(SUPPLIED TEXT Opens)

This Sex Offender’s Jail Sentence Is Being Postponed So He Doesn’t Miss School
Former junior hockey player Connor Neurauter pleaded guilty to sexual interference of a 13-year-old girl.
Connor Neurauter pleaded guilty to sexual interference of a 13-year-old girl. Photo via Facebook
A former junior hockey player convicted of sexual interference of a 13-year-old girl will not start his three-month jail sentence until May so that he doesn’t have to miss any school.
Connor Neurauter, 21, pleaded guilty to sexual interference for soliciting nude photos of the teenage girl and later using them to threaten her to keep their relationship a secret, Kamloops This Week reports. He was sentenced to 90 days in jail in Kamloops, BC last week but that sentence is being pushed off until May so it doesn’t cut into his current semester at the University of Calgary.
Neurauter was originally facing an additional charge of child pornography. According to Kamloops This Week, he had a 2016 court date adjourned because he was at camp with his hockey team.
Over the course of Neurauter’s relationship with the girl, she told police he once choked her with his hands and later asked her for naked photographs in texts and on Snapchat. Eventually she told a girlfriend who is 14; the friend sent Neurauter nude photos of herself in an attempt to get him to leave the victim alone. Neurauter was arrested after the friend told her mother what was going on and she called police.
The girl read aloud a victim impact statement in court saying she was paranoid that she would run into Neurauter when out in public.
“I was very scared because he knew where I lived and knew where my room was,” she said.
The victim’s mother told the Calgary Sun she’s frustrated by how many concessions the court has made to accommodate Neurauter’s schedule.
“‘Sorry, he’s unavailable for court because he has a hockey tournament. He’s unavailable for court because he has exams. He’s unavailable to come do his plea on his own because he’s in the middle of studying’,” she said.
“Let’s postpone his jail sentence until May so he can finish his year of university. Nobody has stood up and said no, during the whole thing—there was not one time where the judge or even the Crown said ‘please, this is not right.’ The victims are the ones who have been paying over and over, every time we went to court.”
The case seems to be part of a trend through which the courts accommodate young men guilty of violence against women.

(SUPPLIED TEXT Closes)
(DATA EXCERPTS Opens)

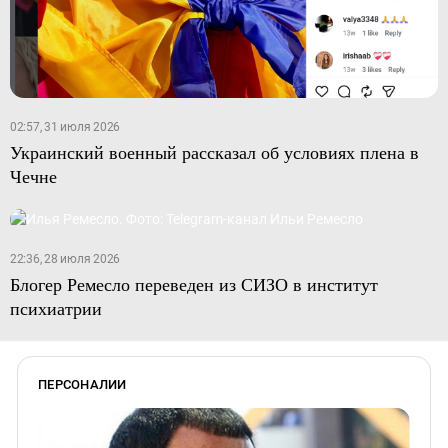
02:57, 31 июля 2026
Украинский военный рассказал об условиях плена в
Чечне
22:36, 28 июля 2026
Блогер Ремесло переведен из СИЗО в институт
психиатрии
ПЕРСОНАЛИИ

(DATA EXCERPTS Closes)

PROBLEM SET –
a. Reproduce the passage of the news article on Connor Neurauter's sentencing that begins with the words containing "The girl read" and ends with "accommodate Neurauter’s schedule.".
b. In one to three sentences, explain why the news article on Connor Neurauter's sentencing says his jail sentence was pushed back until May.
c. Resume the news article on Connor Neurauter's sentencing from its final sentence and continue it.
The records aren't needed for this work.

ANSWERS PROVIDED –
a.
The girl read aloud a victim impact statement in court saying she was paranoid that she would run into Neurauter when out in public.
“I was very scared because he knew where I lived and knew where my room was,” she said.
The victim’s mother told the Calgary Sun she’s frustrated by how many concessions the court has made to accommodate Neurauter’s schedule.

b. His 90-day sentence was postponed until May so that it would not cut into his current semester at the University of Calgary. That way he would not have to miss any school.

c.
Last month, VICE reported on a case out of Newfoundland in which a 21-year-old man was given an absolute discharge after pleading guilty to assaulting his ex-girlfriend. Judge Lori Marshall said the abuser, Lancelot Saunders, will be “very successful in life.”
“You’re a young person with your whole life ahead of you and the implications of a criminal conviction, a permanent criminal record, could have longstanding repercussions for you,” she said, noting a conviction would prevent him from getting into university.
Hockey player and Queen’s University student, Chance Macdonald, who assaulted a teenage girl at a party, was not sentenced until last September so that his internship at Deloitte would remain in tact.
Barb Macquarrie, community director at Western University's Centre for Research and Education on Violence against Women and Children, told VICE the justice system is sending the message that these crimes aren’t serious enough to be dealt with immediately.
“I’m sure it took a lot for her to come forward, a lot,” she said of Neurauter’s 13-year-old victim. “She got very minimal validation from the system. It’s almost as if the system is apologizing to the offender.”
Macquarrie said she would like to see more straight talk in courtrooms so that offenders like Neurauter understand the gravity of their actions. The alleged choking is a very high risk behaviour that doesn’t appear to have been addressed by the court, she said.
“We’re potentially missing some warning signs of somebody who could become a much more dangerous offender,” she said.
In sentencing, judges factor in mitigation and rehabilitation, though Macquarrie was skeptical that non-athletes and men of colour would be treated with the same leniency as offenders like Neurauter and Macdonald. While Macquarrie said there’s no problem with allowing an offender to continue their education, “unless they really, really come to terms with how problematic this behaviour is, they don’t have much a future anyway.”
Neurauter's sentence, which includes two years of probation, will commence May 4. He will also have to register as a sex offender and his DNA will be included in the national database.